#### WORK INSTRUCTIONS
For this exercise, return all the data exactly as it stands.

··· RECORD SET ···

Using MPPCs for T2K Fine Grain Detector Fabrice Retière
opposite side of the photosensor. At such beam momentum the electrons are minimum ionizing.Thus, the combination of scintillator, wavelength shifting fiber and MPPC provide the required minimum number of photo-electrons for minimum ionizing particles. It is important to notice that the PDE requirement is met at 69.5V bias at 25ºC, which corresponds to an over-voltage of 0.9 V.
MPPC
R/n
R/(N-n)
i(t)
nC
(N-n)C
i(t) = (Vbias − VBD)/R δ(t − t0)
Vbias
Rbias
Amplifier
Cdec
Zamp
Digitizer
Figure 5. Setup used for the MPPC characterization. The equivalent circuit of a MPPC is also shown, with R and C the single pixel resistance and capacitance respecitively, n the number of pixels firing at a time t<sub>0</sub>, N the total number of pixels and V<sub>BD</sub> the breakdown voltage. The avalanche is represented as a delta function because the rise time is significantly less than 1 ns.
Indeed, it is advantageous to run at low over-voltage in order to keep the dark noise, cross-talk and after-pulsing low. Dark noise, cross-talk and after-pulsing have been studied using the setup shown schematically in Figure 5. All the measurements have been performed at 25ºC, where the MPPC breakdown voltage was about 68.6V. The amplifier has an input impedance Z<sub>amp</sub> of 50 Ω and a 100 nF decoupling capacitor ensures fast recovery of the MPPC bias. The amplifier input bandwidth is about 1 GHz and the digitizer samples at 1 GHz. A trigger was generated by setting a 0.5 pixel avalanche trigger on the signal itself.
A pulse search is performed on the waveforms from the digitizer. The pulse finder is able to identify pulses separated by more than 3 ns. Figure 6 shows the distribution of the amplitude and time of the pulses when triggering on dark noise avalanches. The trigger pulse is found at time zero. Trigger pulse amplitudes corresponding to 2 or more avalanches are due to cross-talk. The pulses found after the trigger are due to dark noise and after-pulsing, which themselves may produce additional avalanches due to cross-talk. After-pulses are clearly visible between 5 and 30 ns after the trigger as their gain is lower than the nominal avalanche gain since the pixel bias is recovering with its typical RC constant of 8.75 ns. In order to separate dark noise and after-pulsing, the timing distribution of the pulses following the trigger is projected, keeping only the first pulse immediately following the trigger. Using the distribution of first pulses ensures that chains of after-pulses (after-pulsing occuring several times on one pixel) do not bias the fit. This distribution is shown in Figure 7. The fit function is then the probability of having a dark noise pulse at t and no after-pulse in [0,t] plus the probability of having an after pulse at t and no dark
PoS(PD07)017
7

···

#### RESULT OF THE TASK
Using MPPCs for T2K Fine Grain Detector Fabrice Retière
opposite side of the photosensor. At such beam momentum the electrons are minimum ionizing.Thus, the combination of scintillator, wavelength shifting fiber and MPPC provide the required minimum number of photo-electrons for minimum ionizing particles. It is important to notice that the PDE requirement is met at 69.5V bias at 25ºC, which corresponds to an over-voltage of 0.9 V.
MPPC
R/n
R/(N-n)
i(t)
nC
(N-n)C
i(t) = (Vbias − VBD)/R δ(t − t0)
Vbias
Rbias
Amplifier
Cdec
Zamp
Digitizer
Figure 5. Setup used for the MPPC characterization. The equivalent circuit of a MPPC is also shown, with R and C the single pixel resistance and capacitance respecitively, n the number of pixels firing at a time t<sub>0</sub>, N the total number of pixels and V<sub>BD</sub> the breakdown voltage. The avalanche is represented as a delta function because the rise time is significantly less than 1 ns.
Indeed, it is advantageous to run at low over-voltage in order to keep the dark noise, cross-talk and after-pulsing low. Dark noise, cross-talk and after-pulsing have been studied using the setup shown schematically in Figure 5. All the measurements have been performed at 25ºC, where the MPPC breakdown voltage was about 68.6V. The amplifier has an input impedance Z<sub>amp</sub> of 50 Ω and a 100 nF decoupling capacitor ensures fast recovery of the MPPC bias. The amplifier input bandwidth is about 1 GHz and the digitizer samples at 1 GHz. A trigger was generated by setting a 0.5 pixel avalanche trigger on the signal itself.
A pulse search is performed on the waveforms from the digitizer. The pulse finder is able to identify pulses separated by more than 3 ns. Figure 6 shows the distribution of the amplitude and time of the pulses when triggering on dark noise avalanches. The trigger pulse is found at time zero. Trigger pulse amplitudes corresponding to 2 or more avalanches are due to cross-talk. The pulses found after the trigger are due to dark noise and after-pulsing, which themselves may produce additional avalanches due to cross-talk. After-pulses are clearly visible between 5 and 30 ns after the trigger as their gain is lower than the nominal avalanche gain since the pixel bias is recovering with its typical RC constant of 8.75 ns. In order to separate dark noise and after-pulsing, the timing distribution of the pulses following the trigger is projected, keeping only the first pulse immediately following the trigger. Using the distribution of first pulses ensures that chains of after-pulses (after-pulsing occuring several times on one pixel) do not bias the fit. This distribution is shown in Figure 7. The fit function is then the probability of having a dark noise pulse at t and no after-pulse in [0,t] plus the probability of having an after pulse at t and no dark
PoS(PD07)017
7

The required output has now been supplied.